The final season, which airs in two parts — seven episodes in April and May, six episodes in July and August — draws a curtain on a character Odenkirk has played for much of the last 13 years, redefining the career of a journeyman performer previously best known for the cult HBO sketch series “Mr. Show.” It also closes a chapter on a surrogate family that sprung up around the production.

“It was a true family,” Seehorn said. “We read all the time about actors on shows who say they all get along, and I hope most casts do get along … but we are real friends.”

During the production of the last three seasons, Odenkirk shared a house in New Mexico with Seehorn and Fabian, a witty conversationalist who said he modeled his character’s distinctive walk on Cary Grant.

Rhea Seehorn as Kim Wexler in "Better Call Saul" Season 6.
Rhea Seehorn as lawyer (and budding scam artist) Kim Wexler on "Better Call Saul."Greg Lewis / AMC / Sony Pictures Television

“We were like a college acting troupe,” Fabian said with a grin. “We’d spend all day with one another, and then we’d end up at home around the kitchen table talking about what happened today and what will happen tomorrow,” adding that the housemates rehearsed and ran lines together in between grocery store runs and hikes.

“Patrick was the activities director,” Odenkirk said affectionately. “Rhea and I were the indulgent actors — talking, talking, talking about their [expletive] characters,” Odenkirk joked. “We talked about motivations and theory and psychology and shooting styles, breaking it down all day long.
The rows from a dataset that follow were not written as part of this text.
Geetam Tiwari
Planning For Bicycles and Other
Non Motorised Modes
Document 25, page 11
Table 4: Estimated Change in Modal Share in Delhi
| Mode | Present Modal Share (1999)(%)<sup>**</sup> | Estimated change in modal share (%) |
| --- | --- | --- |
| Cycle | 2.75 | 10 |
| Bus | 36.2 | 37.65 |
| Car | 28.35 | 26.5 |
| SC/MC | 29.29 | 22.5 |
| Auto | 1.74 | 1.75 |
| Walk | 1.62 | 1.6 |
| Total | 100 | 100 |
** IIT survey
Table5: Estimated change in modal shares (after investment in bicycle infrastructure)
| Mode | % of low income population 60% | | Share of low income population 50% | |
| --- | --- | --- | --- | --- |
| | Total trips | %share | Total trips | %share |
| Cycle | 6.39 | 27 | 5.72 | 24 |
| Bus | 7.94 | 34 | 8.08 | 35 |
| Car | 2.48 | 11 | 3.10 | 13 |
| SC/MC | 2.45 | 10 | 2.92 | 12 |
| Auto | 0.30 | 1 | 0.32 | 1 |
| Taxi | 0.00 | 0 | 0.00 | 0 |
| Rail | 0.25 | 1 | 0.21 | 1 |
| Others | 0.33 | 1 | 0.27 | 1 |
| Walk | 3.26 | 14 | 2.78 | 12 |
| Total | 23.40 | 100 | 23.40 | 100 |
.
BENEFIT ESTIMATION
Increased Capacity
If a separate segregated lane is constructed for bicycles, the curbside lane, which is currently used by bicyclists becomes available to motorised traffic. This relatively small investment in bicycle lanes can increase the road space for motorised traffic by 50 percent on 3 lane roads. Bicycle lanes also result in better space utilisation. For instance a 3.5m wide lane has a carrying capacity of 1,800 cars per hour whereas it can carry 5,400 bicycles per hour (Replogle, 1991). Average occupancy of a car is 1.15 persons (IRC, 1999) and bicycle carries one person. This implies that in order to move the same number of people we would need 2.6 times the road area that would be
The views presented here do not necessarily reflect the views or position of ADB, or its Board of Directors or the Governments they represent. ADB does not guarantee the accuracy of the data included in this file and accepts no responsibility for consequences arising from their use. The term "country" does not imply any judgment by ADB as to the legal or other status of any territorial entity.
It was a great friendship and partnership.”

The final season might offer closure on what became of Jimmy after he fled Albuquerque following the events of “Breaking Bad” and reinvented himself yet again as Gene Takovic, a manager at a shopping mall Cinnabon in Omaha, Nebraska. Odenkirk said he always believed it was important that the writers do not completely foreclose the possibility of enlightenment — or something like it — for his small-screen alter ego.
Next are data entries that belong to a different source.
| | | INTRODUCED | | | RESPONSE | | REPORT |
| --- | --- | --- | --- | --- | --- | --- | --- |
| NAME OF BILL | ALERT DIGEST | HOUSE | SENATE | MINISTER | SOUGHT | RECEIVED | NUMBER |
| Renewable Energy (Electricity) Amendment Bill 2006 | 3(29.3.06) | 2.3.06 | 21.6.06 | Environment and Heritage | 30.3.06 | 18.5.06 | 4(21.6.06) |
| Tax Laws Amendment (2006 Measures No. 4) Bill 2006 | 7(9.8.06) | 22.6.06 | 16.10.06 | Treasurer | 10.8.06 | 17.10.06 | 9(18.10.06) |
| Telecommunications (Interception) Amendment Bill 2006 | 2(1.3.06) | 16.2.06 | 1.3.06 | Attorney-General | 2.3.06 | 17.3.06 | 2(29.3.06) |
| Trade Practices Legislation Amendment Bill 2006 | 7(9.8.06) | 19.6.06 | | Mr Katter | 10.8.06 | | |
“I requested that they consider that occasionally people learn the right lessons. Walter White had a degree of self-awareness that he gained from his egotistical, selfish and destructive path. You could call that a benefit,” Odenkirk said. “I always wondered whether Vince Gilligan even believes it’s possible that a human being can learn the right lessons or grow in a positive way, instead of just becoming more consumed by their weaker instincts as they get older.”

Odenkirk’s request was to be “part of the conversation” behind the scenes, he said. But of course, the actor was tight-lipped about the endpoint of Jimmy McGill’s treacherous moral odyssey.

“I can’t tell you where it goes. It’s not black-and-white. I would not claim the character becomes a saint,” Odenkirk said, “because that’s not the case at all.”